# Belgeden alıntı:

Erdoğan’ın Arap sokağını artık “ateşli” söylemleriyle etkileyemediği, ikna edemediği anlaşılıyor. AKP liderinin Suudi Arabistan Veliaht Prensi Muhammet bin Selman, Mısır Cumhurbaşkanı Sisi hakkında tükürdüklerini nasıl yutup geri adımlar attığına herkes şahit oldu. Filistin meselesinde hiçbir iyileşme yaşanmamasına rağmen Netanyahu’yla daha geçen eylülde el sıkışarak samimi pozlar verdi, ilişkileri normalleştireceğini açıkladı. AKP lideri söyleme gelince mangalda kül bırakmazken İsrail’le ekonomik ilişkileri sürdürmekte de bir beis görmüyor.

Türkiye’den farklı olarak Erdoğan Arap dünyasındaki medyayı kontrol edemiyor, tüm bu gelişmeler Arap sokağında AKP propagandasına maruz kalınmadan izlenebiliyor. Diğer yandan Türkiye’yi Arap sokağında çekici yapan özelliklerinden biri demokrasi olmasıydı, bu sayede NATO gibi Batılı kuruluşların üyesi olabilmesi, AB’yle tam üyelik müzakereleri yürütebilmesiydi. Erdoğan Müslüman bir demokrat lider olarak görüldüğünde popülerliği en yüksek seviyedeydi, Türkiye’yi otokratik bir kleptokrasiye dönüştürdüğünde, yani Ortadoğu ve Orta Asya’daki pek çok rejime benzer hale getirdiğinde itibar ve etkinliğini yitirmeye başladı.

Arab Barometer’in bu verileri tüm dünyada karar alıcılar ve uzmanlar tarafından yakından takip ediliyor. Bu itibarla Erdoğan’ın buyur edilmek için kullandığı son kozun da işe yaramadığı anlaşılınca Ortadoğu masasından iyice dışlanması hiç şaşırtıcı olmaz. Nitekim Erdoğan dört gözle beklediğini uzun süredir basın yoluyla duyurduğu halde ABD Başkanı Biden’la nihayet dün bir telefon görüşmesi gerçekleştirebildi. Beştepe görüşmeye ilişkin açıklamasında artık alışıldık çarpıtmalarından birini yaparak sanki asıl konu Gazze imiş havası vermeye çalışsa da Beyaz Saray’ın yaptığı açıklamada bunun böyle olmadığı, Biden’ın İsveç’in NATO üyeliğinin bir an evvel TBMM’den geçirilmesini talep etmek için aradığı çok net biçimde anlaşılabiliyor. Nitekim uluslararası medyayı takip ettiğinizde Gazze’nin geleceğine ilişkin yürütülen müzakerelerde Türkiye’nin adının geçmediği, Biden-Erdoğan telefon görüşmesinin de Gazze krizi değil İsveç’in NATO üyeliği meselesi çerçevesinde ele alındığı görülüyor.

# Sağlanan veriler:

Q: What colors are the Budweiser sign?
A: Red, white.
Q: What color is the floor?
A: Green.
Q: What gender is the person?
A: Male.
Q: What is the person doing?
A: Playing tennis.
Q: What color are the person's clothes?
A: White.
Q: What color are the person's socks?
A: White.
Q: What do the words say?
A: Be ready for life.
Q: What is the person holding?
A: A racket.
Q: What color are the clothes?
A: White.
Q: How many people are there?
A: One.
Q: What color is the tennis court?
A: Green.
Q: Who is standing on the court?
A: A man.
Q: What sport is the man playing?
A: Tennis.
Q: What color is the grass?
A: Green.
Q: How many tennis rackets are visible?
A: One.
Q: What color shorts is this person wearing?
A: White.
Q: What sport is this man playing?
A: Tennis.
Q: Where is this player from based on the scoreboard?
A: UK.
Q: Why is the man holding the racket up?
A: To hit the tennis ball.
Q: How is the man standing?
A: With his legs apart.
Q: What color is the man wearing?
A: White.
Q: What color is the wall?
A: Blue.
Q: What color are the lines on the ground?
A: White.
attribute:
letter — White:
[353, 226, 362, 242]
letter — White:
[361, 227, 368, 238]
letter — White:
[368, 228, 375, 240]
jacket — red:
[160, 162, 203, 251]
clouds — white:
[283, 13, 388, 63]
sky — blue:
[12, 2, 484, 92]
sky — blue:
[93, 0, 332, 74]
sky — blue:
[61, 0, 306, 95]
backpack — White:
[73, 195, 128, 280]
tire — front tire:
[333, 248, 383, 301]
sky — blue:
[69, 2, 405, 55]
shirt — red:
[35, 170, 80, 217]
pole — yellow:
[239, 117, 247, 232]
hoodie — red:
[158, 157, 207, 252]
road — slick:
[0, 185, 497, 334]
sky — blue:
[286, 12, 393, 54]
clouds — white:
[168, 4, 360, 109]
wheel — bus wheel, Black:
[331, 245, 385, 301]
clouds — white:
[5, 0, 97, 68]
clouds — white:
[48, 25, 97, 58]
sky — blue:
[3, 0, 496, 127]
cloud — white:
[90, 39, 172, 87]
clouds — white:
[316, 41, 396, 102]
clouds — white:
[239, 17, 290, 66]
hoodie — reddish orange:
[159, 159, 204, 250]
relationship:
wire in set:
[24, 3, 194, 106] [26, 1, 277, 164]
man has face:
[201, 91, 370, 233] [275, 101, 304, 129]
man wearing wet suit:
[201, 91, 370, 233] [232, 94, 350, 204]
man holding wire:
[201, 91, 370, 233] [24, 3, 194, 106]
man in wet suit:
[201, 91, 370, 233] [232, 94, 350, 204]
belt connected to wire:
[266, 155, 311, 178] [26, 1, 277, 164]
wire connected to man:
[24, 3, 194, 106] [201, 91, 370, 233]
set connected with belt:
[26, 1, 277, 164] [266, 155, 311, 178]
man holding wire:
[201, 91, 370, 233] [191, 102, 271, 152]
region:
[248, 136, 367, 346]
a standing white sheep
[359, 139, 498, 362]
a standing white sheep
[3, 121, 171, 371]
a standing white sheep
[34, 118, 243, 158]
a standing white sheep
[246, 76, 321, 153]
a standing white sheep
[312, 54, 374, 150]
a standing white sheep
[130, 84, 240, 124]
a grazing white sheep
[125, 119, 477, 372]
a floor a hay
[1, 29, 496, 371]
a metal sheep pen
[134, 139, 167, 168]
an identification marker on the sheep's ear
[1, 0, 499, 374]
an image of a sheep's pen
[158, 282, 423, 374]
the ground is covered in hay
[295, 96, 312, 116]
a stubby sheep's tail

# Metne dair sorular:
**A.** Erdoğan hakkındaki yazıdan "Erdoğan’ın Arap sokağını" ile başlayıp "bir beis görmüyor." ile biten bölümü aynen çıkarın.
**B.** Erdoğan hakkındaki yazıya göre Beyaz Saray'ın açıklamasından, Biden'ın Erdoğan'ı hangi amaçla aradığı anlaşılıyor?
**C.** Erdoğan hakkındaki yazıyı kaldığı yerden devam ettirin.

# Görev cevapları:
**A.**
Erdoğan’ın Arap sokağını artık “ateşli” söylemleriyle etkileyemediği, ikna edemediği anlaşılıyor. AKP liderinin Suudi Arabistan Veliaht Prensi Muhammet bin Selman, Mısır Cumhurbaşkanı Sisi hakkında tükürdüklerini nasıl yutup geri adımlar attığına herkes şahit oldu. Filistin meselesinde hiçbir iyileşme yaşanmamasına rağmen Netanyahu’yla daha geçen eylülde el sıkışarak samimi pozlar verdi, ilişkileri normalleştireceğini açıkladı. AKP lideri söyleme gelince mangalda kül bırakmazken İsrail’le ekonomik ilişkileri sürdürmekte de bir beis görmüyor.

**B.** Biden, İsveç'in NATO üyeliğinin bir an evvel TBMM'den geçirilmesini talep etmek için aramıştı.

**C.**
Yazıyı Arab Barometer araştırmasını yürüten uzmanların çok çarpıcı değerlendirmelerini paylaşarak bitiriyorum. Umarım Batılı ve İsrailli liderler akıllarını başlarına alıp bu tespitleri dikkate alırlar:

“Basit gerçek şu ki, Filistin davası Arap dünyası için hayati önem taşımaya devam ediyor ve İsrail bunu sadece bombalarla yenmeyi umut edemez. Bu mesele yeni Arap kuşakları için önemini yitirmiş değil. Birçok Batılı (ve bazı Arap) başkentlerinin sandığının aksine, Filistinlilerin bir devleti olmadığı sürece İsrail komşularıyla barış yapamayacaktır. Sadece 20 gün içinde Tunusluların dünyaya bakışları, birkaç yıl içinde bile nadiren gerçekleşecek şekilde değişti. Arap dünyasında insanların kendilerini bu kadar bireysel ve duygusal olarak bağlı hissettikleri başka bir konu yok.”

“Tunus’un iç zorlukları göz önüne alındığında bu duygusal yoğunluk özellikle dikkat çekicidir. Ülkede kişi başına düşen milli gelir 2010 devriminden önceki seviyesinden bile düşük. Buna rağmen Tunuslular ABD ile daha az ekonomik ilişki kurmak istiyor. Verilerimize göre, 27 Ekim itibariyle Tunuslular yüzde 59’a karşı yüzde 4 gibi büyük bir farkla Filistin davası için uluslararası angajmanı [seferberlik içinde olunmasını] kendi ekonomik kalkınmalarına yeğliyor.”


 

“İsrail ve ABD, Arap dünyasının büyük bir bölümünü yöneten baskıcı rejimlerle soğuk bir barış yerine gerçek bir barış istiyorlarsa, politikalarını değiştirmelidirler. İsrailliler ve Filistinliler arasında süregelen mücadeleyi sona erdirmenin bir yolunu bulmalıdırlar. Bu da tüm bu grupların Filistin halkı için adil ve onurlu bir gelecek, özellikle de iki devletli bir çözüm için gayretle çalışması gerektiği anlamına geliyor. Komşu halkların kalplerini ve zihinlerini değiştirmenin ve son yüzyıldır Orta Doğu’nun başına bela olan şiddet döngüsüne son vermenin tek yolu budur.”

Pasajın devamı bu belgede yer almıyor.